Belt-up for the Conveyor Belt

Adam Hibberd

Some of you may already know all about the eponymous ‘Aldrin Cycler’, otherwise known as the ‘Mars Conveyor Belt’.

This is the wonderful astrodynamical quirk of an interplanetary orbit whereby a travelling spacecraft leaves Earth for Mars, encounters the red planet, returns back to Earth, conducts an Earth gravity assist (which in the perfect scenario of coplanar concentric circular orbits for both Earth and Mars would require no propulsion ΔV at either planets), then returns to Mars, and so on indefinitely.

The problem of rendezvousing with Earth or Mars is a separate concern, though could probably be achieved through shuttle carriers. These shuttles would be capable of lifting off from Mars with a payload and then proceeding to rendezvous with the Mars Conveyor Belt craft to drop off its payload.
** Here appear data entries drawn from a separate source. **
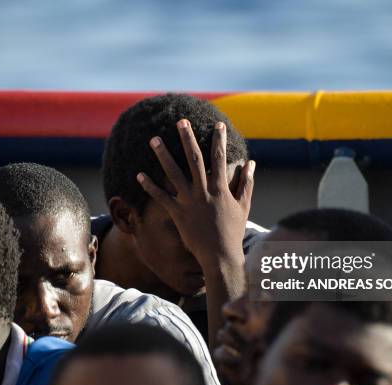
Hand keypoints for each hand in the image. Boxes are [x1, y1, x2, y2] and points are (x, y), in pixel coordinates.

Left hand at [136, 119, 255, 273]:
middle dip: (188, 138)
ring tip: (154, 139)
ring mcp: (189, 202)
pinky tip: (140, 174)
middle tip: (181, 121)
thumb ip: (246, 183)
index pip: (220, 158)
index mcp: (220, 188)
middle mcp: (203, 191)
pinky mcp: (178, 213)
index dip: (219, 140)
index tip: (218, 124)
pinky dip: (150, 186)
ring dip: (163, 155)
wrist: (220, 255)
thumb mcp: (244, 205)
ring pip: (173, 173)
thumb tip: (251, 163)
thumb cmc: (233, 231)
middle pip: (194, 159)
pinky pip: (161, 197)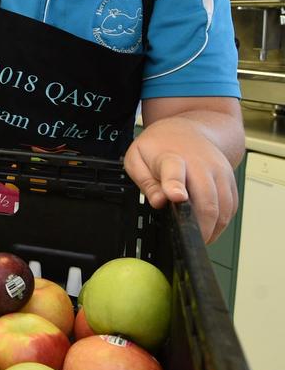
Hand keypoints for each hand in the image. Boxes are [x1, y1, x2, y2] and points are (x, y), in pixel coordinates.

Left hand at [123, 116, 237, 242]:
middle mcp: (201, 164)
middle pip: (207, 199)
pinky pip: (231, 206)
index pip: (175, 172)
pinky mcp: (230, 180)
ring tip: (199, 238)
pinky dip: (222, 222)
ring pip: (223, 207)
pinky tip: (210, 228)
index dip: (175, 185)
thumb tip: (159, 201)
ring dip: (213, 228)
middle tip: (188, 240)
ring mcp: (219, 172)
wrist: (187, 130)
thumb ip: (145, 181)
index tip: (177, 197)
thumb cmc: (159, 146)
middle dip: (199, 225)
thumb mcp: (137, 158)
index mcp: (172, 158)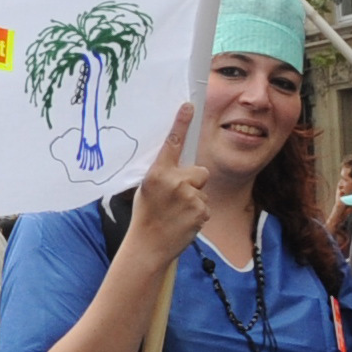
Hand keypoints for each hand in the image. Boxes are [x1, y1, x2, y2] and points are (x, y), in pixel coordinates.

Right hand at [121, 104, 208, 267]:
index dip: (180, 123)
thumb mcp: (146, 190)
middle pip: (199, 171)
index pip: (171, 144)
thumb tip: (182, 167)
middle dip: (193, 182)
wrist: (148, 245)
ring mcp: (189, 197)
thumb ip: (164, 175)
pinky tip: (184, 221)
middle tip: (178, 198)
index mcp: (156, 173)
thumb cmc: (146, 215)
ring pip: (203, 190)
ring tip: (177, 213)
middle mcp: (174, 182)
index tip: (189, 106)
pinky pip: (206, 205)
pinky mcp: (201, 210)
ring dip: (195, 200)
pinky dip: (198, 213)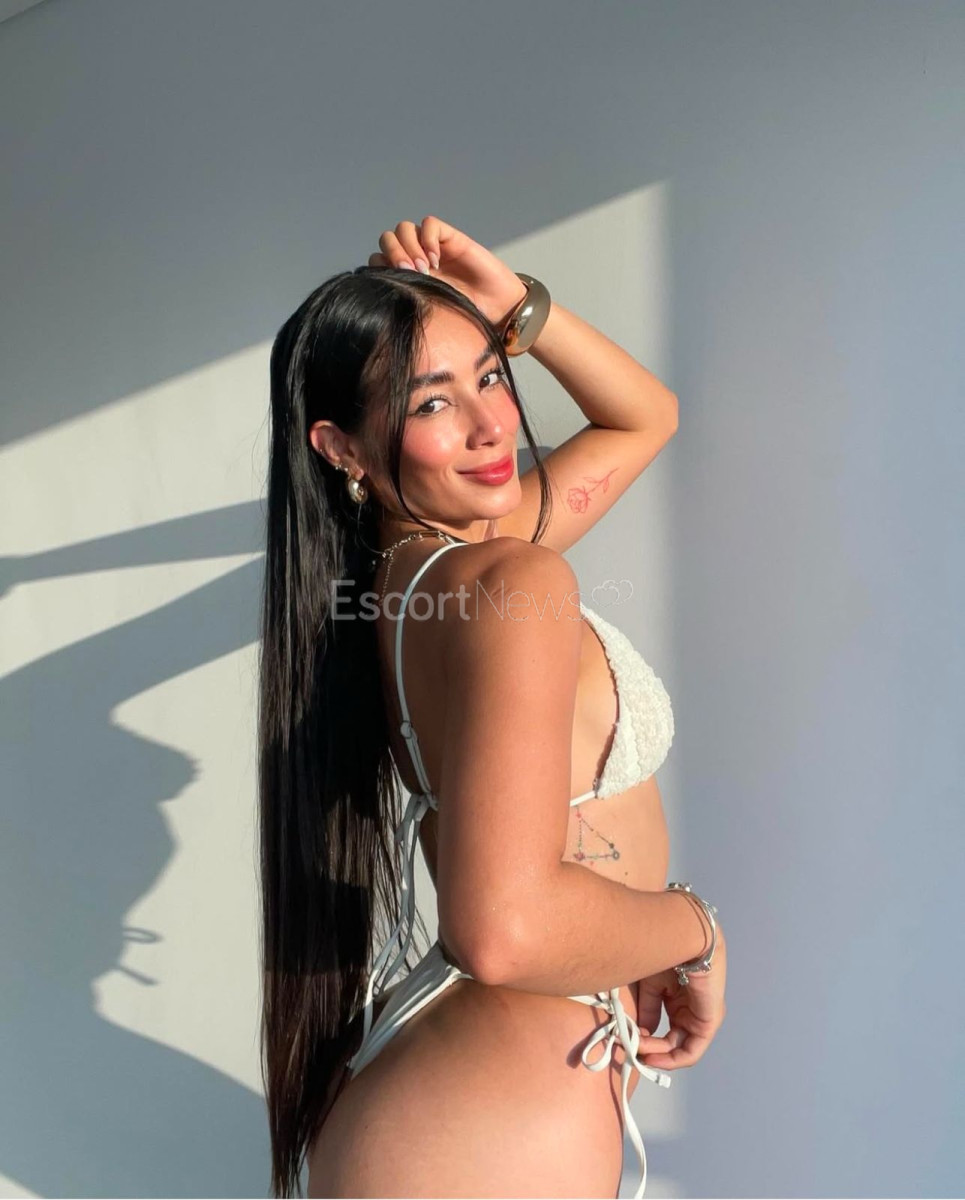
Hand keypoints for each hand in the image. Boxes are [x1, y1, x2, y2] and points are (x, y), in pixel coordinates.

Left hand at [368, 215, 528, 329]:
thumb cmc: (463, 317)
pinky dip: (428, 239)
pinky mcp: (450, 239)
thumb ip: (406, 302)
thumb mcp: (427, 315)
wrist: (498, 312)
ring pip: (404, 229)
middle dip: (392, 254)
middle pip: (387, 239)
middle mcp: (416, 259)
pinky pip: (430, 225)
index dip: (379, 268)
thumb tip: (380, 300)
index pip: (378, 260)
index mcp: (406, 278)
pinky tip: (436, 260)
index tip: (392, 286)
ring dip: (408, 247)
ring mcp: (432, 248)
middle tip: (408, 274)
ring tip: (424, 269)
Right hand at [632, 929, 726, 1071]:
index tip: (627, 1042)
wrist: (683, 935)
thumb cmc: (664, 953)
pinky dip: (673, 1058)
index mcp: (680, 1001)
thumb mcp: (650, 985)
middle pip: (672, 1043)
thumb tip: (641, 1032)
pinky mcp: (709, 1021)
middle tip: (630, 1049)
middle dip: (650, 1050)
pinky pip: (692, 1050)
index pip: (665, 1030)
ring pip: (680, 1048)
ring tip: (638, 1049)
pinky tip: (653, 1055)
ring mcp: (703, 1018)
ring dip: (657, 1054)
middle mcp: (693, 1011)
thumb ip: (648, 1009)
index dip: (646, 1041)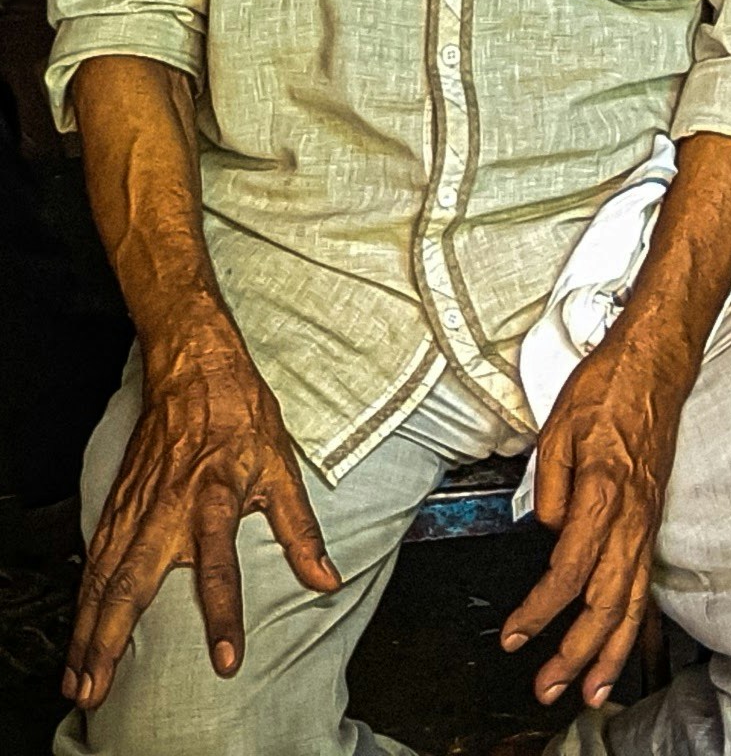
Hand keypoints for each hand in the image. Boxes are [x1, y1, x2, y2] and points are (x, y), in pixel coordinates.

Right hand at [63, 311, 339, 714]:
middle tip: (97, 690)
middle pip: (134, 583)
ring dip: (88, 632)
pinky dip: (82, 600)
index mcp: (215, 498)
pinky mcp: (118, 504)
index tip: (225, 661)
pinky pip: (95, 559)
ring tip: (79, 680)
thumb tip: (327, 580)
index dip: (224, 614)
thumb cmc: (241, 415)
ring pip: (103, 578)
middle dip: (111, 641)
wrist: (194, 366)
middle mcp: (168, 508)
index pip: (220, 566)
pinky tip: (77, 630)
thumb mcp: (282, 468)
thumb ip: (300, 531)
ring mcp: (136, 507)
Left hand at [501, 320, 689, 714]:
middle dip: (576, 653)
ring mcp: (646, 521)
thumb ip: (550, 488)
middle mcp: (631, 515)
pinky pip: (644, 583)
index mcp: (603, 492)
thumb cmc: (608, 386)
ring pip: (633, 602)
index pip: (570, 570)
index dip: (540, 611)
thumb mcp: (560, 427)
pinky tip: (618, 645)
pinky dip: (632, 624)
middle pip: (606, 602)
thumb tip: (549, 532)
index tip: (515, 634)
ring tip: (590, 692)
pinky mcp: (651, 520)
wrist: (655, 362)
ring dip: (611, 653)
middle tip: (548, 688)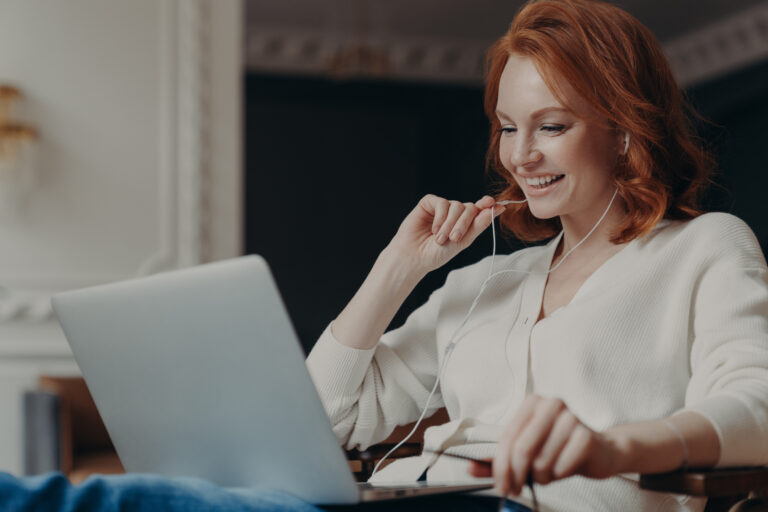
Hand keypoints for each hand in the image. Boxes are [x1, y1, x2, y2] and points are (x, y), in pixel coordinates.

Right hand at [387, 194, 503, 274]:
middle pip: (470, 208)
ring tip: (440, 239)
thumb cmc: (436, 253)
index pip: (479, 210)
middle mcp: (454, 213)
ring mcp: (442, 207)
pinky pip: (441, 203)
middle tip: (454, 238)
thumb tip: (498, 208)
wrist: (414, 257)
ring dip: (449, 224)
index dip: (487, 206)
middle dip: (464, 224)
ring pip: (456, 205)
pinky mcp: (429, 203)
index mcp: (465, 223)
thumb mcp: (462, 241)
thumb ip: (479, 224)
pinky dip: (440, 217)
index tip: (493, 203)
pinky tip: (433, 229)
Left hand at [468, 395, 625, 495]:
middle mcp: (551, 404)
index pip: (507, 438)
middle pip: (521, 449)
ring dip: (541, 477)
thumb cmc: (557, 449)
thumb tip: (469, 468)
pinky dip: (559, 475)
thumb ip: (498, 460)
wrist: (600, 451)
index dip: (499, 467)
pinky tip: (565, 467)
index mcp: (531, 403)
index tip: (500, 486)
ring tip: (548, 472)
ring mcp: (571, 418)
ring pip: (541, 462)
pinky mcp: (587, 436)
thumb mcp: (525, 452)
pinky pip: (562, 467)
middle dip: (516, 476)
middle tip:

Having achieved this rendezvous with the mothercraft, the shuttle could stay with it until the next encounter -in this case Earth – where it could be deployed a second time, though in reverse, i.e. entering Earth’s atmosphere and dropping off the payload at our home planet.

Why is all this relevant? It’s because a while ago I set-up my interplanetary trajectory software (OITS) – OITS being a personal astronautical software engineering project of my own – to test how effective it would be at solving the problem of a Mars Conveyor Belt.